The story’s coolest character actually IS female! T’Challa’s younger sister Shuri — scientist, engineer, inventor, healer, and bringer of much sass — is already a hit with fans; plenty of them, including my husband, don’t hesitate to name her as a favorite. And why not? She gets all the best lines! Letitia Wright invests her with such humor and distinct individuality that she’s evaded the accusations of “Mary Sue” usually leveled at a female character who is awesome at so many things. Audiences just accept her as the badass she is and welcome each scene in which she appears.  Shuri also has Matt’s favorite line in the movie: “Oh, great.  Another white boy I have to fix!”  (By the way, if you want to know about the fate of that other “white boy,” sit through all the closing credits.)

§ **Input data**:
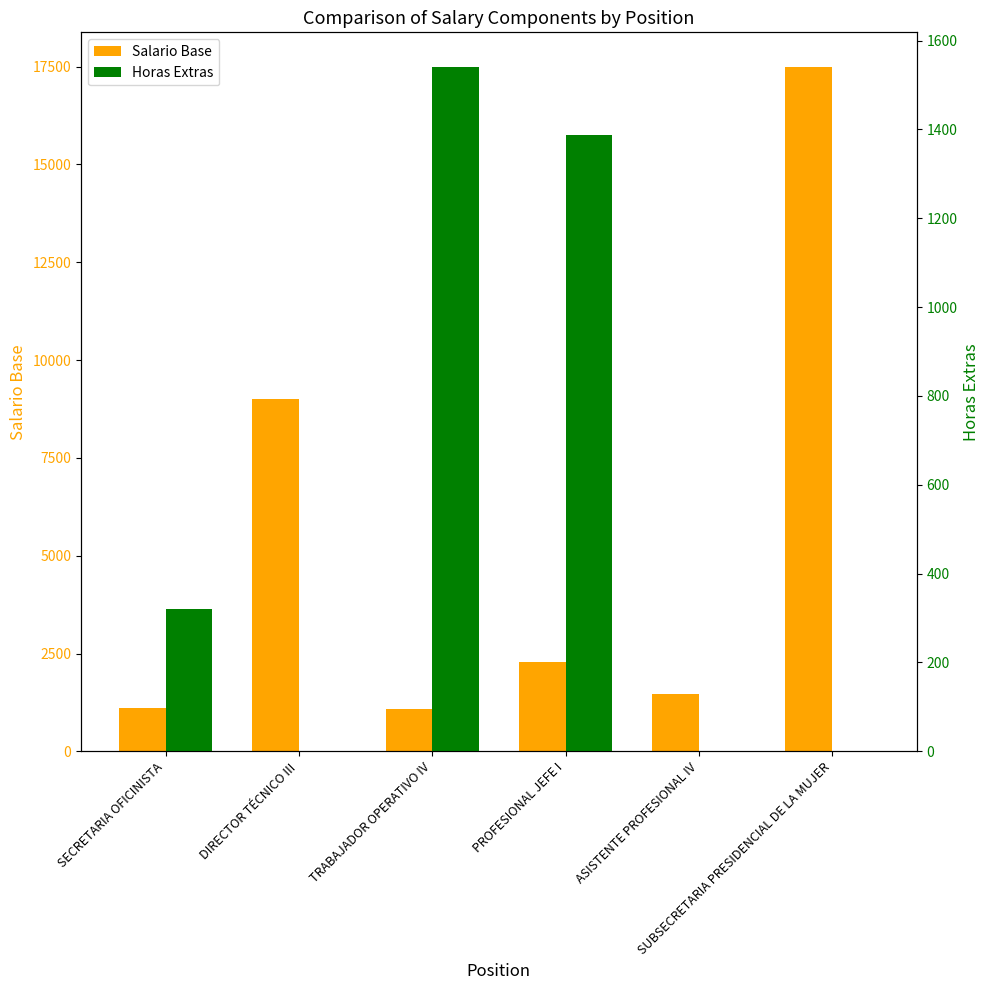

Rank the series at PROFESIONAL JEFE I from lowest to highest value.

Horas Extras, Salario Base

§ **Work item A**: In the passage about Shuri, which actor plays her?
§ **Work item B**: Return the portion of the passage about Shuri from "The story’s coolest" up to and including "the closing credits.)".
§ **Work item C**: Resume the passage about Shuri, starting right after its last sentence.

§ **Task output A**: Letitia Wright plays Shuri.

§ **Task output B**:
The story’s coolest character actually IS female! T’Challa’s younger sister Shuri — scientist, engineer, inventor, healer, and bringer of much sass — is already a hit with fans; plenty of them, including my husband, don’t hesitate to name her as a favorite. And why not? She gets all the best lines! Letitia Wright invests her with such humor and distinct individuality that she’s evaded the accusations of “Mary Sue” usually leveled at a female character who is awesome at so many things. Audiences just accept her as the badass she is and welcome each scene in which she appears.  Shuri also has Matt’s favorite line in the movie: “Oh, great.  Another white boy I have to fix!”  (By the way, if you want to know about the fate of that other “white boy,” sit through all the closing credits.)

§ **Task output C**:
Wakanda is a stunning example of a gender-egalitarian world. So many feminist stories are written and told in the mold of The Handmaid’s Tale, and show their female characters struggling mightily to defy, or at least survive, patriarchal oppression. These are important and valuable stories, when told well. But what a relief it is, at least on occasion, to enter a world like Wakanda, in which women do not have to prove themselves but rather are accepted as powerful and competent individuals. Here we see men and women working well together, valuing each other as friends, helping each other — something I’ve longed to see more of for years. It’s especially uplifting to see a group of women who are completely confident in their abilities, comfortable in their own skins. Self-doubt doesn’t plague them. Even when they’re grieving the apparent loss of T’Challa, they don’t flounder. Rather, they take it upon themselves to save the kingdom.

Also refreshing is the absence of the Ordinary-Girl Love Interest (TM) who keeps the superhero “grounded.” Though romance is kept to a bare minimum, it’s clear the object of T’Challa’s romantic interest is Nakia, Dora Milaje warrior and spy, anything but ordinary. Instead of “grounding” T’Challa, she opens his eyes to new possibilities. It’s her vision of Wakanda’s emergence from isolation, to serve as aid and guide to the world around them rather than murderous avenger, that ultimately wins the day.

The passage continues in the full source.